Encyclopedia
Luis Salgado
What is glasnost?
- The initiative was aimed at opening up the outdated regime to new systems and practices in the hope that it would revitalize the decrepit communist state.
The literal translation of glasnost is openness. However, the word refers to one of the last attempts to save the broken Soviet Union. The initiative was aimed at opening up the outdated regime to new systems and practices in the hope that it would revitalize the decrepit communist state. While glasnost relaxed the government, politics played an important role in the dissolution of the USSR.
When Mikhail Gorbachev first came to power in 1985, the Soviet Union had been battered by tumultuous decades filled with war, food shortages, corruption, and severe social problems. International relations were also particularly low, as the Cold War decades had cultivated a tired and mistrustful relationship between the communist state and the West.
In an attempt to restore the bankrupt government, Gorbachev introduced the policy of glasnost which was aimed at relaxing censorship and introducing degrees of democracy into the Soviet government. The new Secretary General also believed that for the regime to progress, the party's activities needed to be transparent enough to expose some of its problems, while he continued to hide others.
As part of the initiative, Gorbachev encouraged the Soviets to have their say on communism and for the party to listen to the masses in general. Elections were introduced, removing the full authority previously held by the Party.
Glasnost also loosened state control over the media and allowed for a more liberal dissemination of news and information throughout the Soviet Union. This was a trick from which Sovietism never properly recovered. Gorbachev had no intention of relinquishing full state control. However, journalists pushed the new freedoms of him. For the first time in decades, the media were able to adequately report on government events and on social issues such as the AIDS epidemic and homelessness. The regime simply fought to get it back.

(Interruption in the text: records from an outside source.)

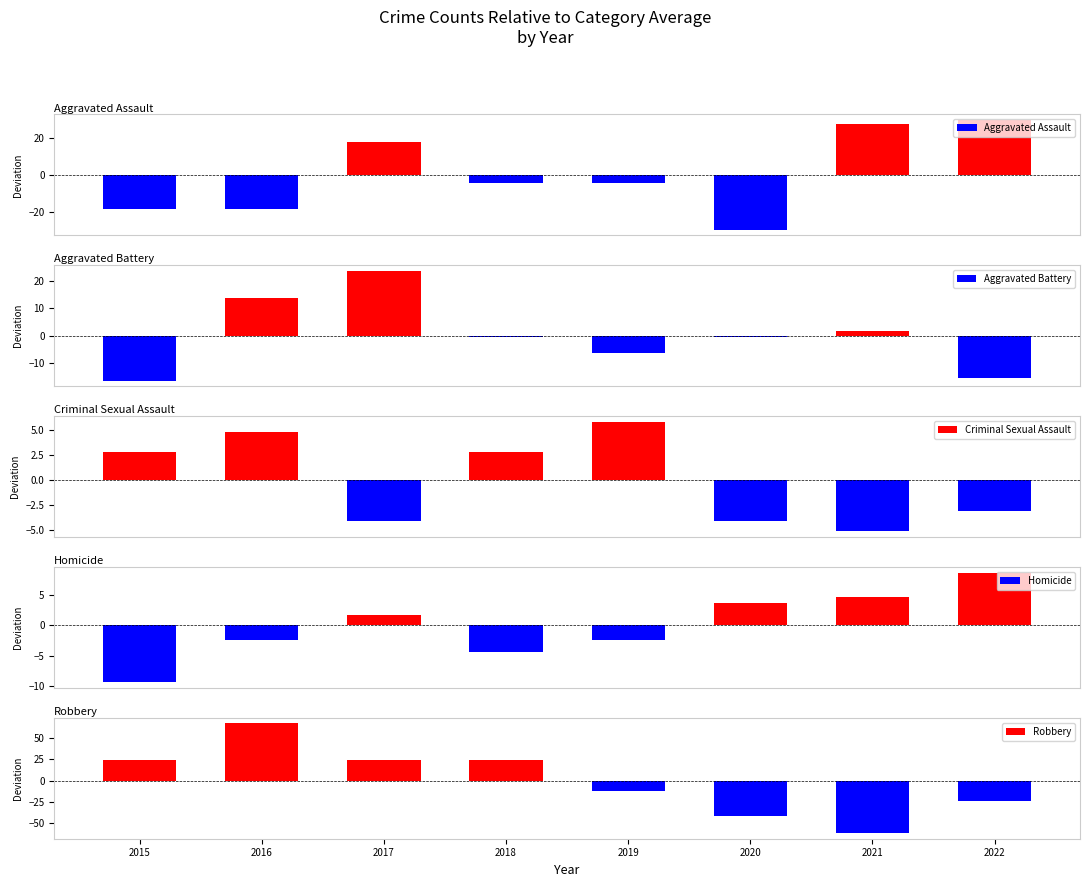

How many values in the Robbery series exceed 24?

4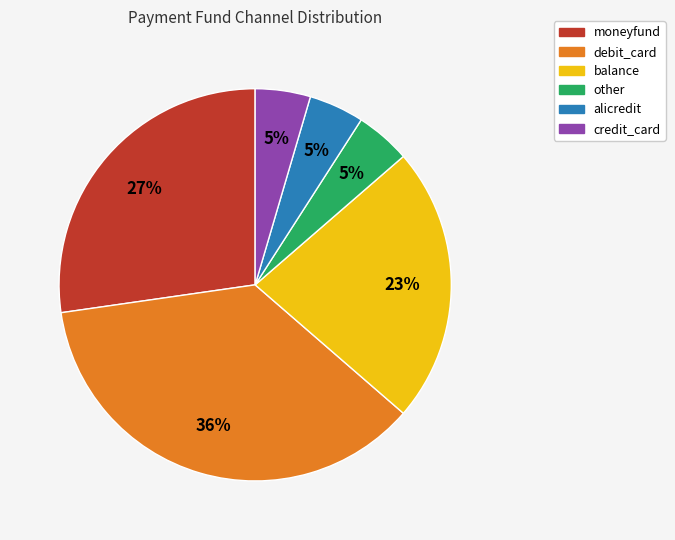

To the nearest percent, what is the average slice percentage?

17%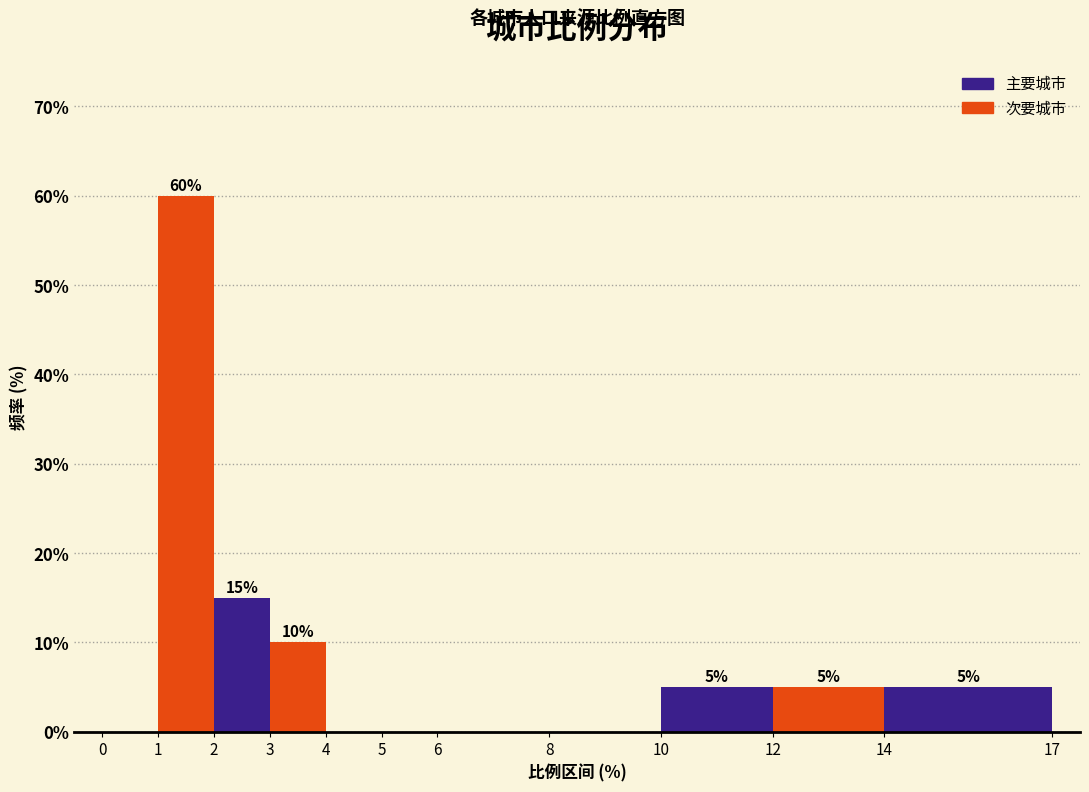

Over which range of the x-axis is the bar tallest?

1 to 2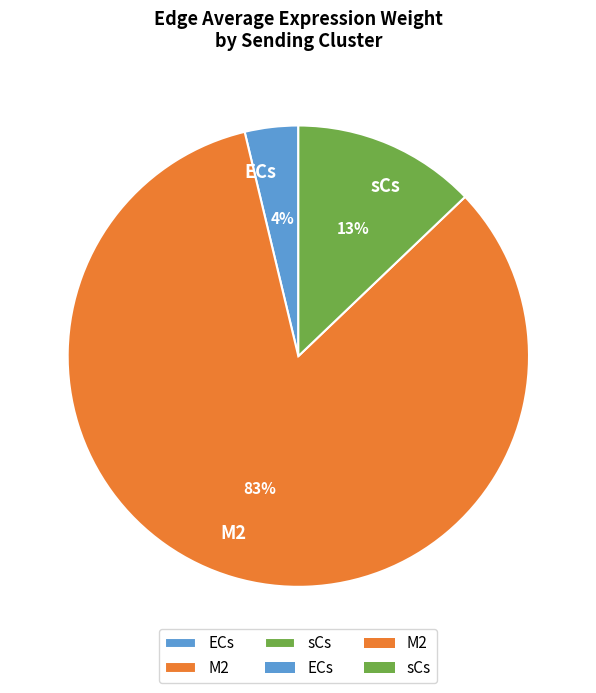

To the nearest percent, what portion does sCs represent?

13%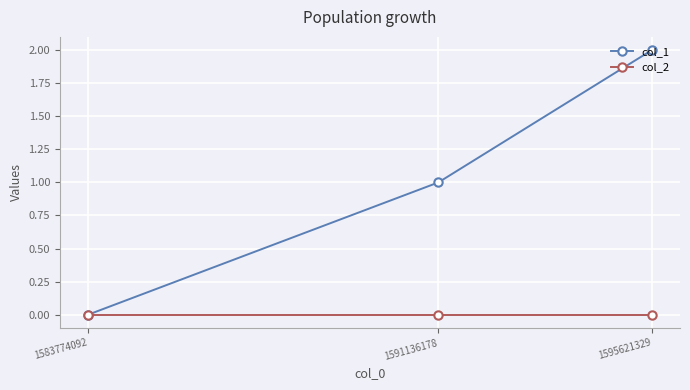

At which category is the sum across all series the highest?

1595621329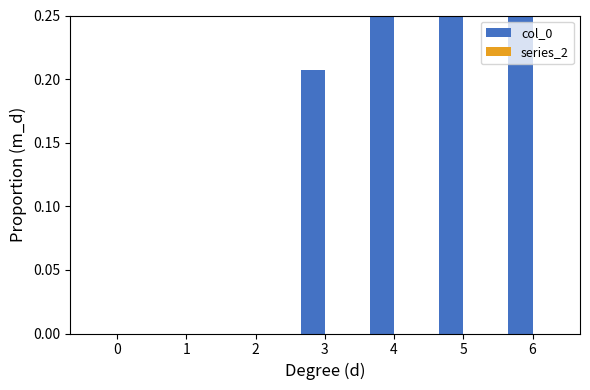

What are all the series names shown in the legend?

col_0, series_2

The term glasnost is often associated with perestroika, which was another Gorbachev policy introduced shortly before glasnost and focused on restructuring the Soviet economy. Consumer goods were manufactured to a poor standard, industrial production had grown sluggish, and the economy was generally weak, exhausted by the Cold War arms race. Perestroika was the restructuring of the Soviet economy away from centralized control towards an economy that favored small businesses and individual businesses. It basically turned it into a capitalist market, although this was a very difficult process.
Along with the economic reform of perestroika and the easing of tensions between other countries, glasnost eventually led to the end of the USSR. He wasn't supposed to do it, but he did. And for this reason, glasnost is considered a failure of the state. The Berlin Wall fell and the occupied countries were freed from regime control as the party's power waned. However, glasnost restored to Soviet citizens the social freedoms they had not enjoyed for decades and gave them the promise of a more democratic future.
Sources
Shane, Scott (1994). «Letting Go of the Leninist Faith». Dismantling Utopia: How Information Ended the Soviet Union. Chicago: Ivan R. Dee.